News Release

The Greenland ice sheet contains nutrients from precipitation

Peer-Reviewed Publication

University of Copenhagen - Niels Bohr Institute

Ice Core from Greenland

image: Phosphorus that fell with precipitation can be measured in the ice cores that are drilled through the more than 2½ kilometers thick ice sheet at the NEEM project in northwestern Greenland. view more 

Credit: North Greenland Eemian Ice Drilling Project (NEEM)

New research shows that the ice sheet on Greenland contains the nutrient phosphorus, which was carried by the atmosphere across the country, where it fell with precipitation. Studies of the ice core drilling through the kilometers-thick ice sheet shows that there are differences in the amount of phosphorus in warm and cold climate periods. This new knowledge is important for understanding how many nutrients can be expected to flow into the Arctic Ocean when the climate warms and the ice melts and flows into the sea, where nutrients give rise to increased algae growth. The results have been published in the Journal of Geophysical Research.

Phosphorus is an essential nutrient for plant growth in nature and as a fertilizer for food production. 30 percent of all biological systems rely on phosphorus and nitrate. Nutrients that are not taken up by plants can get washed out into streams and further into the ocean. In addition, phosphorus from the atmosphere is carried to the deep seas, far from land, in the form of precipitation with dust particles. When the sun heats the ocean, some of the water evaporates and rises up into the atmosphere, forming clouds. The clouds can reach an altitude of up to 15 kilometers and they disperse across the entire globe.

Precipitation and dust storms

When the clouds fall as precipitation, it also contains some of the substances, for example, the phosphorus that was in the ocean and this can be measured in the ice cores that are drilled through the more than 2½ kilometers thick ice sheet at the NEEM project in northwestern Greenland. Because the ice is formed by the snow that falls year after year and remains and is gradually compressed into ice, you can get information about past climate and the nutrient content of the precipitation.

But the oceans are not the only contributors of phosphorus. On Earth, there are sometimes great storms that blow dust from dry areas up into the atmosphere, where it spreads across the globe and falls, including on Greenland. The dust also contains phosphorus. Everything that comes down from the atmosphere can be measured in the ice cores.

"We have analysed the ice from different periods between the ice age and the present. We look at what the total content of phosphorus is and how much of the phosphorus is comprised of the special ion PO43- - called phosphate, which is biologically soluble. Both the amounts of phosphorus and the ratio between the two variants, phosphorus and phosphate, tell us something about the atmospheric transport of nutrients," explains Helle Astrid Kjær, a postdoc at the Centre for Ice and Climate at the Niels Bohr Institute at the University of Copenhagen.

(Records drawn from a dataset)
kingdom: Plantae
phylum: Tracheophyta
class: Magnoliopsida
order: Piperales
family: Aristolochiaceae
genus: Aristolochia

**Exercise 1:** Turn the paragraph of the news release on Greenland ice that begins "But the oceans are not the only contributors" into a short bulleted list that keeps its main facts.
**Exercise 2:** Carry on the news release on Greenland ice from the point where it stops.

**Reply 1:**
- Oceans are not the only source of phosphorus.
- Great storms sometimes blow dust from dry areas up into the atmosphere.
- The dust spreads across the globe and falls, including on Greenland.
- The dust also contains phosphorus.
- Everything that comes down from the atmosphere can be measured in the ice cores.

**Reply 2:**
Most phosphorus in cold periods

The last ice age lasted about 100,000 years and ended about 12,000 years ago, but there were great variations in temperature during the ice age. The analyses show that the amount of phosphorus was greatest during the glacial maximum about 25,000 years ago and they discovered similarly high levels in other cold periods, while the warm periods during the ice age had 10 times lower the content of phosphorus.

"Much of the phosphorus we find in the cold periods is linked to the dust that comes in from the large dust storms. We can see this because it primarily involves the form of phosphate that is not as biodegradable," explains Helle Astrid Kjær.

But they can also see that when there are large volcanic eruptions spewing tons of ash and sulphur far up into the atmosphere, then the atmosphere becomes more acidic and then the phosphorus dissolves into the dust from the dust storms and becomes more soluble and thus more biologically available. You see this, for example, in connection with the large Icelandic Laki eruption in 1783 and in 1816 with the Tambora eruption in Indonesia.

Measurements from the period 1770-1820 also show phosphorus, but with a higher ratio of the special ion PO43- - called phosphate, which is biodegradable. The phosphate is bound together with particles in the atmosphere from large forest fires, while the phosphorus comes from dust.

"Measurements from 1930-2004, on the other hand, do not show large amounts of phosphorus and phosphate and this is very surprising, because we use a lot of manure and burn refuse, which can result in large amounts of phosphorus in nature, but it evidently has not reached northern Greenland in precipitation," explains Helle Astrid Kjær.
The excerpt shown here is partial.